- _BRIEF 1_:
Return the part of the paintball post between "Wednesday, October 20, 2010" and "Two loves its.", inclusive, copied word for word.

--- TEXT SECTION ---

Wednesday, October 20, 2010

Soldier of Fortune


Child two is a killer. Well, not really. But he, like many boys his age, has a penchant for guns and martial arts and first person shooter video games and all things violent. He does karate three days a week.  He’s a purple belt and works with a bowstaff. And every Sunday, Child Two plays a vicious day-long game of paintball at a place called “Field of Fire”.  Field of Fire lives just off the I-5 near places like Magic Mountain and that horrid place the boy had his birthday party with bad pizza and worse ice cream and lots of video games and go-carts.  But Field of Fire is not a place of kiddie parties and ice cream cones.  Real men go there.  Real men who drive real trucks and come to the game fully loaded with gear and guns and team t-shirts that say things like “Hitmen” and “Hellfire”.  And Child Two loves its.

Child Two, in his Monday through Saturday life, is the same gentle, sweet boy he always was.  Nothing has changed in his general persona.  He is still kind.  He is still thoughtful.  He is still smarter than the average bear.  And he is still a wee bit socially awkward.   He’s a little shy really.  And sort of dreamy.  When he was a very small boy he would stand on the soccer field mid-game and sort of stare into the sky.  Zoning out?  Maybe.  But Ex-Wife and I preferred to think he was thinking Deep Thoughts.  Now that he’s older he spends his weekdays diligently attending to homework and engaging in his Hebrew studies.

But on Sundays he transforms.  On Sundays, he becomes a well-armed, well-prepared soldier on the battlefield of paintball strategy.  On Sundays, he becomes “Nate Dog.”  I didn’t know about “Nate Dog” until I did drop off a few Sundays ago.  Ex-Wife has bourne the burden of drop-off for the past few months but there was a day she was unavailable and so Child Two asked, albeit sheepishly, about whether I could take him.  “I know you don’t approve,” he started, “but would you consider taking me to paintball this weekend?”  SO sweet was the request, so innocent and wide eyed that I could do nothing but agree to ferry the sweet boy to his favorite weekend activity.

--- THE DATA ---

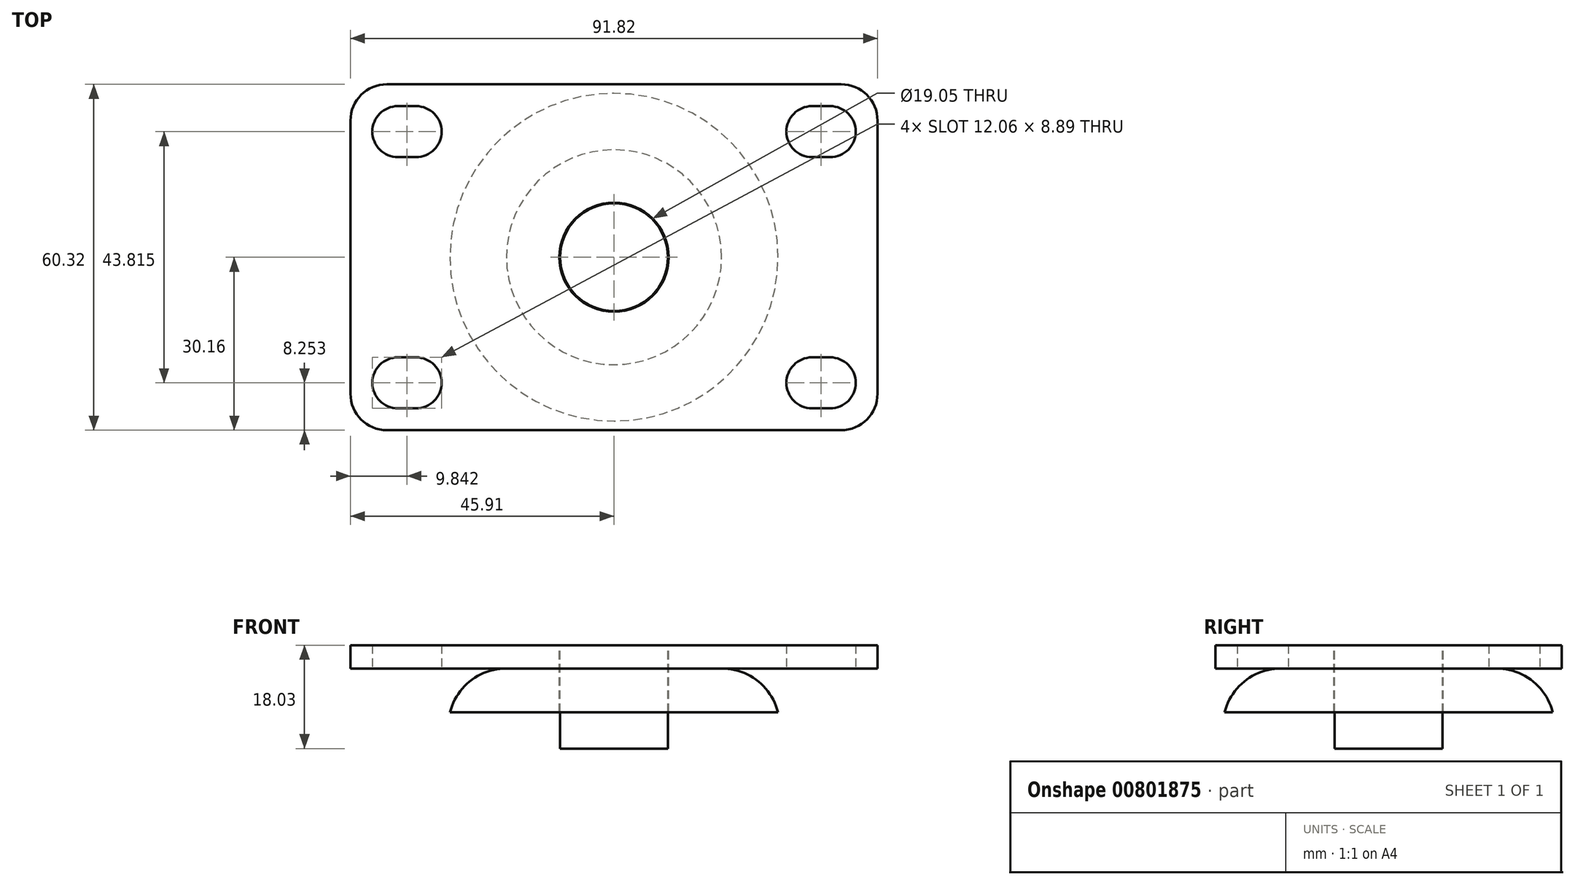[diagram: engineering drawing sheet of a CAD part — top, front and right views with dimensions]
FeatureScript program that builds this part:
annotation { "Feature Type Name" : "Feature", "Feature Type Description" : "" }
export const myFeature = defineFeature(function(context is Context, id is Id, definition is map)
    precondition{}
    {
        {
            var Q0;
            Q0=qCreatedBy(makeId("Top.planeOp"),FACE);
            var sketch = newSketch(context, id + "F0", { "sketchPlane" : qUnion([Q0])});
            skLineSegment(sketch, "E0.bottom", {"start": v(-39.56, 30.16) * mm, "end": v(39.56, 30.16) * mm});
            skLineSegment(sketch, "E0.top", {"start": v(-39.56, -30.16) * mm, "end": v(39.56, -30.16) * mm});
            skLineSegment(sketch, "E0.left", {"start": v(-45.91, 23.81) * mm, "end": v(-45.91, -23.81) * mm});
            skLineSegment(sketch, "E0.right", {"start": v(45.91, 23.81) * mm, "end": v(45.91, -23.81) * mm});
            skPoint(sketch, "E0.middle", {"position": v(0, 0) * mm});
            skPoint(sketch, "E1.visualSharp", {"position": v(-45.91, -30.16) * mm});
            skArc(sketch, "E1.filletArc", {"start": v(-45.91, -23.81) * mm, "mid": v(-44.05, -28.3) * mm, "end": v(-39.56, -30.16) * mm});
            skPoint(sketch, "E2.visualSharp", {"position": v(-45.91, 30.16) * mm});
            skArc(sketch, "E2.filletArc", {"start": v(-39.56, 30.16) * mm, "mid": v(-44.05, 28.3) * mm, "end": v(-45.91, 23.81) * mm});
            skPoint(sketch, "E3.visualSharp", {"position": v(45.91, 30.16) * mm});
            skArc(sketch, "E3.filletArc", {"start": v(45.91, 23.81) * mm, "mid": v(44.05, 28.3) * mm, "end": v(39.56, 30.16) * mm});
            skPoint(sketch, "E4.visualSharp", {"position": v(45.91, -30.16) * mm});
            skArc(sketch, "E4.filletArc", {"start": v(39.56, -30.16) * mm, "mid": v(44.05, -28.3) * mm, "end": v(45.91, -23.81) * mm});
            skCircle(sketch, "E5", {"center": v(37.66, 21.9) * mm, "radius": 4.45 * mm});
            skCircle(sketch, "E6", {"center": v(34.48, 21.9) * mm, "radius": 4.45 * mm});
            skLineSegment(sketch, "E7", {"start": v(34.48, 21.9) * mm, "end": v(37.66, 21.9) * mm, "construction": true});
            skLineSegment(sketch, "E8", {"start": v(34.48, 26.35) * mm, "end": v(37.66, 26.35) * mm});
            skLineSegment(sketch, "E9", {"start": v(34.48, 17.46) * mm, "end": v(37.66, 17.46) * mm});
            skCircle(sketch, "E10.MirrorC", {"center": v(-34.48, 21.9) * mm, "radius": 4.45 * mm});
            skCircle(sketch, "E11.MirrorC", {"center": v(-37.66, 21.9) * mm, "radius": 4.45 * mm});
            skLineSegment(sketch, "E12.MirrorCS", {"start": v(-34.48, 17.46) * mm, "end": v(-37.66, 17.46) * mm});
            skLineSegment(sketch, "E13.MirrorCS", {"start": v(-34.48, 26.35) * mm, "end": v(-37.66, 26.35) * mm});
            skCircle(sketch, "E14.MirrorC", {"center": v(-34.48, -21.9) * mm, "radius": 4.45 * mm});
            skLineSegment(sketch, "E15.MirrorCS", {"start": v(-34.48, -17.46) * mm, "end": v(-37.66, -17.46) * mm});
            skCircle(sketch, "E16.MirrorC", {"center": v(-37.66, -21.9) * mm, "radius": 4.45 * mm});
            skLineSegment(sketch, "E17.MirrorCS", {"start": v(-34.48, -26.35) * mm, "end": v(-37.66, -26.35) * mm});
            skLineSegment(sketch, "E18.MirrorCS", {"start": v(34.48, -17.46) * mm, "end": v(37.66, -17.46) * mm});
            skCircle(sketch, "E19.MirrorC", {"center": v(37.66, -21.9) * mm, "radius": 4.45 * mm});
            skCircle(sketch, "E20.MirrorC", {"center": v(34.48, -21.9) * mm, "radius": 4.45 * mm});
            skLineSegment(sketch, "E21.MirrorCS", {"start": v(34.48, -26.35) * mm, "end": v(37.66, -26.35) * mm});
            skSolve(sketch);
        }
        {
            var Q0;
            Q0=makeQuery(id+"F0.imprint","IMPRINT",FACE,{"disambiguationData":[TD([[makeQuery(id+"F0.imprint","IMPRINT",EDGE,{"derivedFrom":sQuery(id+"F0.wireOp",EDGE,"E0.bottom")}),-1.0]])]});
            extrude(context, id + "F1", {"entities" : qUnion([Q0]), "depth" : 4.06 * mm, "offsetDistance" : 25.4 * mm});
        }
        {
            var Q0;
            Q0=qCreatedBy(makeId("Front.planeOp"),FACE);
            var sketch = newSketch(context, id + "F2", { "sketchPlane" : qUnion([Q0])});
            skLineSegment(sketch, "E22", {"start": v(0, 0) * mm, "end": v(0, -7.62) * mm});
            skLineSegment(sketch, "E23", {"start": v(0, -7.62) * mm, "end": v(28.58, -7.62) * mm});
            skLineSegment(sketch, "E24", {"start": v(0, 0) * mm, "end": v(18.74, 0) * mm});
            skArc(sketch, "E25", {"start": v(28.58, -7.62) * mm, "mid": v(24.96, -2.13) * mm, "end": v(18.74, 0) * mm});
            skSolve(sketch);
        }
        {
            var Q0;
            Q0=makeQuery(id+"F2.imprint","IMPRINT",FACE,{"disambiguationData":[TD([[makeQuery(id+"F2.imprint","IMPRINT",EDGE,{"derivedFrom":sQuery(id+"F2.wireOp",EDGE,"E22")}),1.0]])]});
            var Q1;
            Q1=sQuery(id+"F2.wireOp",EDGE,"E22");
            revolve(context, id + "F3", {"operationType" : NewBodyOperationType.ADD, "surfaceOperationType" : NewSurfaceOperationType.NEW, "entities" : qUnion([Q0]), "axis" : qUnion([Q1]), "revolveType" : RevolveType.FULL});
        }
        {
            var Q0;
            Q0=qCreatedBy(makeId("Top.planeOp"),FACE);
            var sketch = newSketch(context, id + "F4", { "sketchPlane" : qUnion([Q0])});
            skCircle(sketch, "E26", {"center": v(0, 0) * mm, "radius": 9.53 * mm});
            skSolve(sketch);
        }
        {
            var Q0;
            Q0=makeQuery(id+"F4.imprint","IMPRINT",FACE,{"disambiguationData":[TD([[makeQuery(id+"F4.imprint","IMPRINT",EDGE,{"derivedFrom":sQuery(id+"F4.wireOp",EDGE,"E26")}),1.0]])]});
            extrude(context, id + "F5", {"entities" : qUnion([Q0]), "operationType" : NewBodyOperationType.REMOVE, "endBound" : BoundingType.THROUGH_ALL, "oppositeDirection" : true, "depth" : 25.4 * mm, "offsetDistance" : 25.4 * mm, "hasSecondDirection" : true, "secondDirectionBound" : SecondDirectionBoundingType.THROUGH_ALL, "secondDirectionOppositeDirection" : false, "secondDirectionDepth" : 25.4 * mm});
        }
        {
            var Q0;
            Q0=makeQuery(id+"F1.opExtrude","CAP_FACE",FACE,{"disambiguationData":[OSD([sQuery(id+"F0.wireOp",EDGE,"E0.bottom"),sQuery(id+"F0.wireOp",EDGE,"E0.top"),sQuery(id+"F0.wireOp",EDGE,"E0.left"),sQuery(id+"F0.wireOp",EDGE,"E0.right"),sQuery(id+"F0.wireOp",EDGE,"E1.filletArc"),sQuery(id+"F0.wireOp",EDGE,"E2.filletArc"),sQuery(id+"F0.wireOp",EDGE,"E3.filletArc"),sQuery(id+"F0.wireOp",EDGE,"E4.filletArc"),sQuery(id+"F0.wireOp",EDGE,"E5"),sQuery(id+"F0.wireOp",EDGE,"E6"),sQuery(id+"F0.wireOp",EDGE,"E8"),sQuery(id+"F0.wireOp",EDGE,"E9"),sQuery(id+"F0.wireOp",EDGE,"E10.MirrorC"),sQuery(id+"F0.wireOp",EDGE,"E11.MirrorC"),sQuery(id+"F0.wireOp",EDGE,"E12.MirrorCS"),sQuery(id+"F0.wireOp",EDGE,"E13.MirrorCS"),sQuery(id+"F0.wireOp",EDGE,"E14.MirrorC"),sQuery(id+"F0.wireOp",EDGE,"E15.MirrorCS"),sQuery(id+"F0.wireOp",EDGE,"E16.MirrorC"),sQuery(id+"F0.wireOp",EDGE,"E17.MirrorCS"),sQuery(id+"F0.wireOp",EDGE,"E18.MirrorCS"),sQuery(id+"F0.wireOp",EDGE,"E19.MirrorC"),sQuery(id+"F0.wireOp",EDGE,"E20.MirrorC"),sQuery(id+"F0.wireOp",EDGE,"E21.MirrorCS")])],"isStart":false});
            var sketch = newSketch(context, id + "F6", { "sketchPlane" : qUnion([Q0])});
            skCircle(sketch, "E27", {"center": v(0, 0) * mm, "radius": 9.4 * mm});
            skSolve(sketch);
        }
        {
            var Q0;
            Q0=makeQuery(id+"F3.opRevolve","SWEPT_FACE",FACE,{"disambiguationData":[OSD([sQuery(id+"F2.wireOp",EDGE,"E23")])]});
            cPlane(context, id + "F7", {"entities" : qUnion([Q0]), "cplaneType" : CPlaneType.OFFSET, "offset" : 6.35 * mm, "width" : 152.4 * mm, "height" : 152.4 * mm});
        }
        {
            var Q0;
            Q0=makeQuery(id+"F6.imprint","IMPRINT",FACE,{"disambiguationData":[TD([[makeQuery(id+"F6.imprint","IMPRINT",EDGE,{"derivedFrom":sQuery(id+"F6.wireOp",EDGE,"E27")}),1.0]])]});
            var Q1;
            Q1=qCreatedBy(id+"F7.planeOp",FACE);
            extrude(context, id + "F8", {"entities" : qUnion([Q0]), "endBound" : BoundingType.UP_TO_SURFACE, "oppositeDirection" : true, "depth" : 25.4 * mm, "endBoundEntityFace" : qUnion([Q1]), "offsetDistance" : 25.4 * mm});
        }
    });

---
--- THE DATA ---

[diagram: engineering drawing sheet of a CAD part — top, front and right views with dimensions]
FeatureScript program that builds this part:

---

- _BRIEF 2_:
How many lines in the rows above contain the string "qCreatedBy"? Case counts, and your reply should be the number alone.

- _REPLY 1_:
Wednesday, October 20, 2010

Soldier of Fortune


Child two is a killer. Well, not really. But he, like many boys his age, has a penchant for guns and martial arts and first person shooter video games and all things violent. He does karate three days a week.  He’s a purple belt and works with a bowstaff. And every Sunday, Child Two plays a vicious day-long game of paintball at a place called “Field of Fire”.  Field of Fire lives just off the I-5 near places like Magic Mountain and that horrid place the boy had his birthday party with bad pizza and worse ice cream and lots of video games and go-carts.  But Field of Fire is not a place of kiddie parties and ice cream cones.  Real men go there.  Real men who drive real trucks and come to the game fully loaded with gear and guns and team t-shirts that say things like “Hitmen” and “Hellfire”.  And Child Two loves its.

- _REPLY 2_:
4